U.S. Weapon Systems Compromise
In 2013, the most recent hack on this list, it was believed that Chinese cyber criminals intercepted design files for over two dozen critical U.S. weapons systems. Missile systems, combat aircraft and ship designs were breached as stated by the Defense Science Board.
According to the Washington Post, “Experts warned that the electronic intrusions gave China access to advanced technology that could accelerate the development of its weapons systems and weaken the U.S. military advantage in a future conflict.” Although China was conveniently pursuing a “long-term strategy to modernize its military and invest in ways to overcome the U.S. military advantage,” China was not ever directly blamed for the breach of national security.
Unreleased Disney Film Stolen
On May 15, 2017, the American Broadcasting Company revealed that Disney had been hacked, and the hackers were threatening to leak an unreleased film that they accessed. The film they referenced, unnamed, could either be Pirates of the Caribbean: Dead Men Tell No Tales or Cars 3. Both are apart of hugely successful franchises, with the Pirates franchise bringing in over $3.72 billion.

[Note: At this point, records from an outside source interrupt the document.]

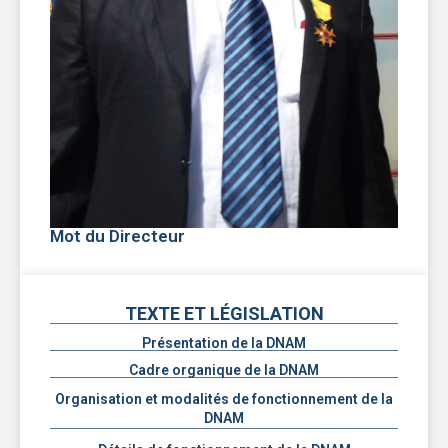
Mot du Directeur
TEXTE ET LÉGISLATION
Présentation de la DNAM
Cadre organique de la DNAM
Organisation et modalités de fonctionnement de la
DNAM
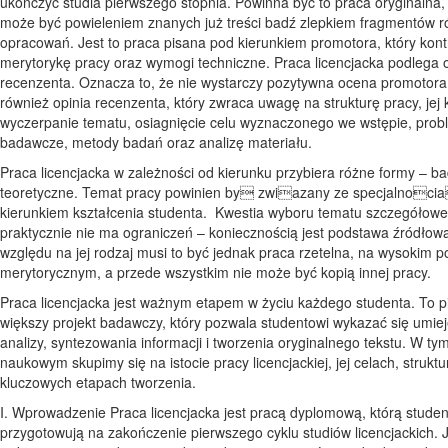
ukończyć studia pierwszego stopnia. Powinna być to praca oryginalna, 
może być powieleniem znanych już treści badź zlepkiem fragmentów 
opracowań. Jest to praca pisana pod kierunkiem promotora, który kont
merytorykę pracy oraz wymogi techniczne. Praca licencjacka podlega 
recenzenta. Oznacza to, że nie wystarczy pozytywna ocena promotora
również opinia recenzenta, który zwraca uwagę na strukturę pracy, jej
wyczerpanie tematu, osiagnięcie celu wyznaczonego we wstępie, prob
badawcze, metody badań oraz analizę materiału.
Praca licencjacka w zależności od kierunku przybiera różne formy – b
teoretyczne. Temat pracy powinien by zwiazany ze specjalnocia
kierunkiem kształcenia studenta. Kwestia wyboru tematu szczegółow
praktycznie nie ma ograniczeń – koniecznością jest podstawa źródłow
względu na jej rodzaj musi to być jednak praca rzetelna, na wysokim p
merytorycznym, a przede wszystkim nie może być kopią innej pracy.
Praca licencjacka jest ważnym etapem w życiu każdego studenta. To p
większy projekt badawczy, który pozwala studentowi wykazać się umie
analizy, syntezowania informacji i tworzenia oryginalnego tekstu. W tym
naukowym skupimy się na istocie pracy licencjackiej, jej celach, struktu
kluczowych etapach tworzenia.
I. Wprowadzenie Praca licencjacka jest pracą dyplomową, którą studen
przygotowują na zakończenie pierwszego cyklu studiów licencjackich. J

The group of hackers are known as TheDarkOverlord, and had already gotten ahold of the widely popular Orange Is The New Black Netflix series, and released it to the public as they threatened. They are demanding “a huge sum” in Bitcoin ransom from Disney if they want to keep their new film unseen.
WannaCry Cyber Attack
In May of 2017, the WannaCry ransomware cryptoworm infected more than a quarter of a million computers in the course of a day. The attack affected 150 countries. The attack targeted computers using the Microsoft Windows operating system. Affected computers received demands for ransom payments in Bitcoin. The kill switch was discovered by a 22-year-old internet security researcher named Marcus Hutchins.
In October 2017, Microsoft announced that the hack had been done by North Korea. Microsoft president Brad Smith said the company believes “with great confidence” that the Asian country was responsible for the attack. He also said that attacks like the WannaCry hack will become more common as society evolves.
In 2017, Equifax Inc., the credit reporting agency, announced that it had been the target of a cybercrime identity theft that compromised 145 million consumers. More than 200,000 credit card numbers were stolen during the hack. The attack began in May of that year but wasn’t discovered until July.
Alarmingly, Equifax was targeted again in October 2017. On the 12th, the company took down part of its website “after code on the site redirected users to a malicious URL urging them to download malware,” according to the Los Angeles Times. As of October 13, spokespeople from Equifax denied to say when they had discovered the problem.